Текст для чтения
########
Читаем Девятый круг. Одиссея диссидента в психиатрическом ГУЛАГе полностью

Арест Сарбаева был целой эпопеей. Еще в декабре Толю задержали на самарском вокзале — он возвращался из Владимира, где учился на каких-то профессиональных курсах. Возвращался через Москву, там виделся с диссидентами. Прямо на перроне его встретил Иновлоцкий с милицией. Толю обыскали и изъяли книгу по анархизму, изданную еще в 1919 году, французскую книгу интервью с диссидентами, а также «Информационный листок Средневолжской группы в защиту прав человека».

Это была идея Сарбаева — надо признать, что Сарбаеву пришлось меня уговаривать, — но в итоге «Информационный листок» мы написали уже вместе. Проект имел смысл. Все Хельсинкские группы были общенациональными — Украинская, Литовская, Грузинская, Армянская, — и только в РСФСР была «Московская». Мы же хотели вывести Хельсинкское движение за пределы столицы и создать прецедент, после которого возникнут и другие региональные Хельсинкские группы. Политические режимы в Москве и в России были различны, требовались и разные реакции на разного уровня нарушения прав человека[45]. У нас были адреса диссидентов из Горького (Нижнего Новгорода) и Саратова, Сарбаев предлагал связаться с ними и создать свою правозащитную организацию.

Незадолго до ареста я отвез идею и «Листок» в Москву — и получил отказ в поддержке. Говорили, что Московская Хельсинкская группа взяла на себя защиту прав человека во всем Советском Союзе[46], ну и главный аргумент — «вас сразу посадят». Это было правдой — нас, действительно, сразу бы посадили. В итоге получилось, что нас с Сарбаевым все равно посадили, но ценный проект был убит. Оставалось только жалеть, что мы не смогли сделать максимум того, что хотели.
########
Записи из набора данных:
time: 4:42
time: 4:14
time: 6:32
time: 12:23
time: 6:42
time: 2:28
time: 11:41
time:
########
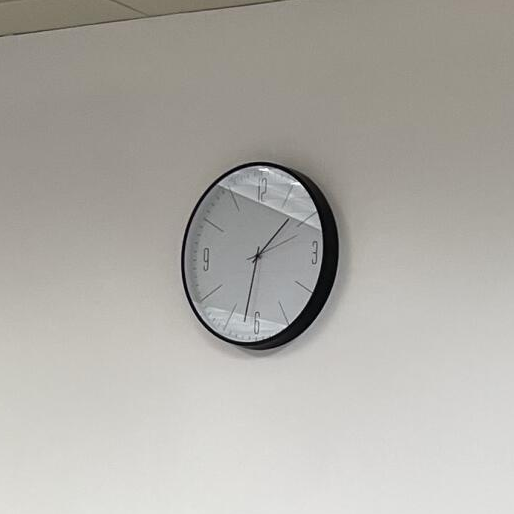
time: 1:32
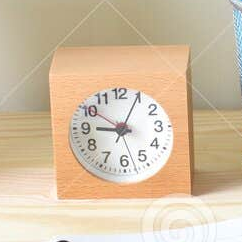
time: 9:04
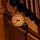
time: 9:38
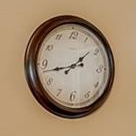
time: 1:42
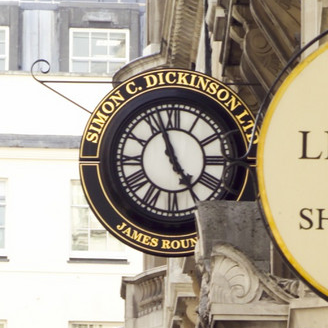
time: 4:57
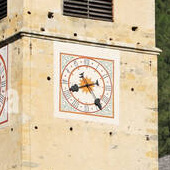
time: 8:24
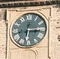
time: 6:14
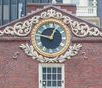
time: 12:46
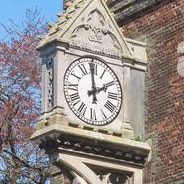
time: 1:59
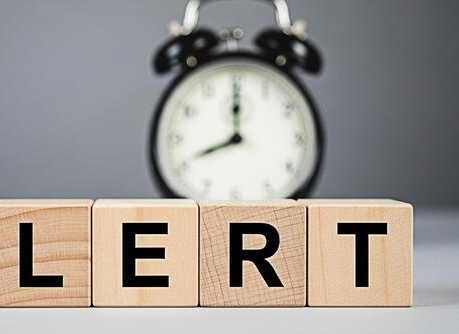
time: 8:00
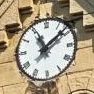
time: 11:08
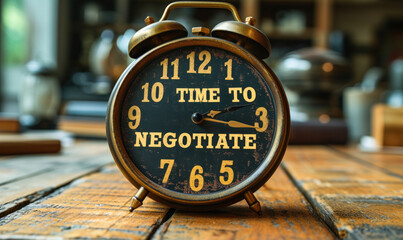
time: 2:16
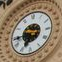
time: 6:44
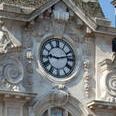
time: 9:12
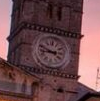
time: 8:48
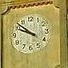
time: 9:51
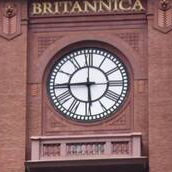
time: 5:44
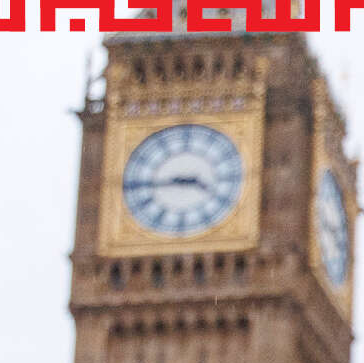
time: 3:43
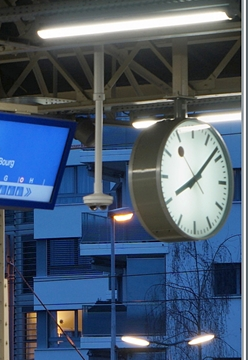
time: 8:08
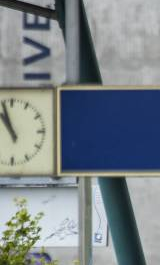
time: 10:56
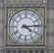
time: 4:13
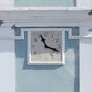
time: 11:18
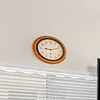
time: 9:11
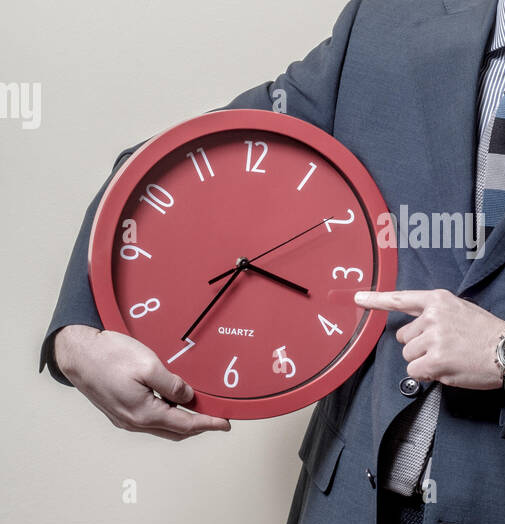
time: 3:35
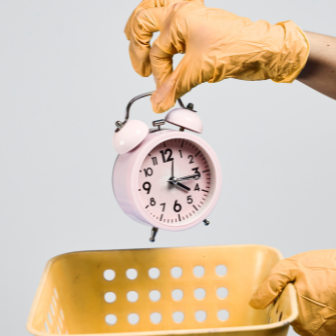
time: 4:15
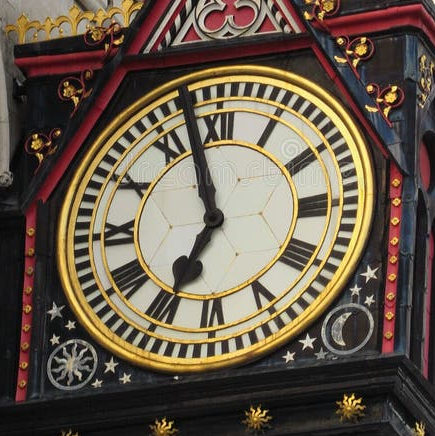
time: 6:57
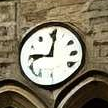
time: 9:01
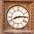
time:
########
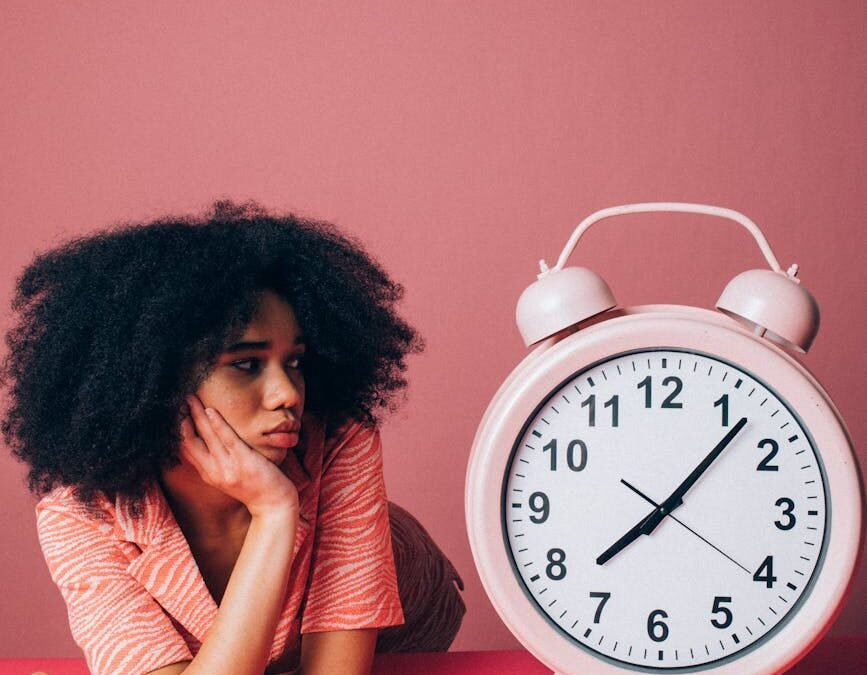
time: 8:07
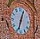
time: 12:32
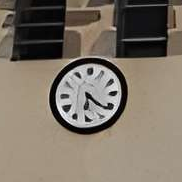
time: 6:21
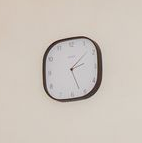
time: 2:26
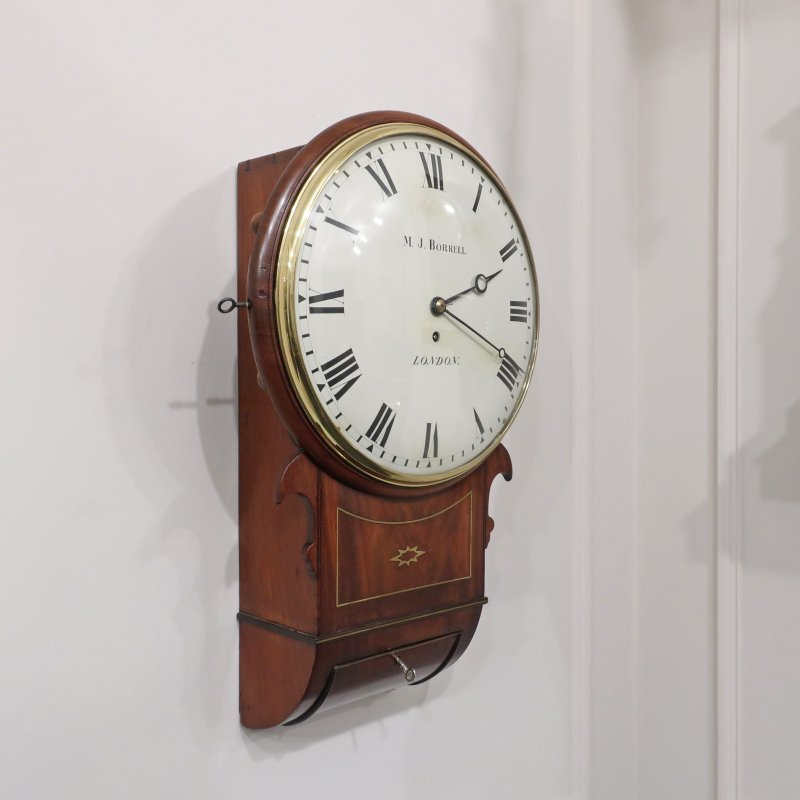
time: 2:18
########
Задания для решения
A. Что изъяли у Толи при обыске на самарском вокзале, если верить отрывку об аресте Сарбаева?
B. Согласуются ли с отрывком об аресте Сарбаева следующие утверждения: (i) замысел «Информационного листка» принадлежал Сарбаеву; (ii) в Москве проект получил поддержку; (iii) в РСФСР, как и в других республиках, Хельсинкская группа была общенациональной? На каждое ответьте «да» или «нет» и приведите решающие слова отрывка.
C. Допишите отрывок об аресте Сарбаева дальше, начиная сразу после его последнего предложения.

Ответы
A. Книгу по анархизму, изданную в 1919 году, французскую книгу интервью с диссидентами и «Информационный листок Средневолжской группы в защиту прав человека».

B.
(i) Да: «Это была идея Сарбаева».
(ii) Нет: «и получил отказ в поддержке».
(iii) Нет: «и только в РСФСР была „Московская“».

C.
После задержания Сарбаев получил подписку о невыезде, его допрашивал Иновлоцкий, потом подписку сняли, санкция на арест была получена, и КГБ начал охотиться за ним. Толя скрывался, не ночевал дома, его выслеживала наружка у подъездов домов знакомых и друзей.

Однажды он зашел к Соне Юзефпольской — поэтессе, студентке-филологу университета и участнику нашего кружка, — тут же в дверь позвонили, и в квартиру ворвалась команда чекистов во главе с Саврасовым. Когда Соня потом рассказывала этот эпизод, мы всегда смеялись. Чекисты принялись шарить по комнатам, которых было всего две, заглянули под кровати и даже в шкафы. Толя же не дыша стоял за дверью спальни, и чекисты его не нашли[47].

Однако СССР не был страной диснеевских мультиков, где Том и Джерри могли бегать бесконечно. Сарбаева арестовали в тот день, когда меня увезли из Сербского в Бутырку, — теперь он сидел где-то рядом в самарском СИЗО. От кого-то он уже знал мою тюремную кликуху — значит, сидел с кем-то, с кем я был на этапе или в тюрьме.

Неполная неделя в карцере прошла бессобытийно. Книги были с собой, но читать не хотелось. Целый день я шагал по камере четыре шага от двери и до стены и не мог думать ни о чем другом, кроме как найти ответ на вопрос: признали невменяемым или нет? Ничто другое сейчас не интересовало. В каком-то смысле это был вопрос жизни и смерти: если не признали, это означало жизнь, признали — нет.

Двенадцатого июля вдруг стукнула кормушка, и из нее гаркнули: «С вещами!» Это означало перевод в другую камеру — или на этап? Продолжая дописывать за Кафку «Процесс», надзиратель, конечно же, ответил: «Потом узнаешь».

Выйдя в коридор с вещами и матрасом, я увидел там еще одного зэка. Он был высок, бледен и худ и еле стоял, прислонившись в стенке.

— Я на голодовке, — объяснил он. Было нелегко, но пришлось стащить на первый этаж вместе со своим еще и его матрас, иначе зэк свалился бы.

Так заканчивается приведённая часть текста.